[Stored records]
-.-.-

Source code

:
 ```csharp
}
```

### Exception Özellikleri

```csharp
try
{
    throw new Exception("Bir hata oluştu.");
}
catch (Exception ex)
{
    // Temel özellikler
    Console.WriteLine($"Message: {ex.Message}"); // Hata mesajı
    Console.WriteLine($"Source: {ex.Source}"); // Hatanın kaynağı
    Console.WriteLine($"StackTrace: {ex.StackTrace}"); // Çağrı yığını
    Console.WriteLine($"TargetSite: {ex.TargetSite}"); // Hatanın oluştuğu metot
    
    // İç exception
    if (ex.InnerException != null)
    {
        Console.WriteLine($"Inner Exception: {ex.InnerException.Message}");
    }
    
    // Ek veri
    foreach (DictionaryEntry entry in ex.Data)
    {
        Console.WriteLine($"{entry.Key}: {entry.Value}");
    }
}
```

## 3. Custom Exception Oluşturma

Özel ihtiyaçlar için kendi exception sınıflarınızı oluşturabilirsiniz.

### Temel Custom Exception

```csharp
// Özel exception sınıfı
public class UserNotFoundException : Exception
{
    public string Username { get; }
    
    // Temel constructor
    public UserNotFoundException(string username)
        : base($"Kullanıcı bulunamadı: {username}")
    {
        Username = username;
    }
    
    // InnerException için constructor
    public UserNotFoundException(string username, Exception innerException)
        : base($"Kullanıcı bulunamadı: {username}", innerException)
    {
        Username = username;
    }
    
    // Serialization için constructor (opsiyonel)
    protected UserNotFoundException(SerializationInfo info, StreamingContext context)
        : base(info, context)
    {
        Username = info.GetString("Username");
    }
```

-.-.-

From the data above, copy each line that has the string "Kullanıcı".

### ANSWER SECTION
        : base($"Kullanıcı bulunamadı: {username}")
        : base($"Kullanıcı bulunamadı: {username}", innerException)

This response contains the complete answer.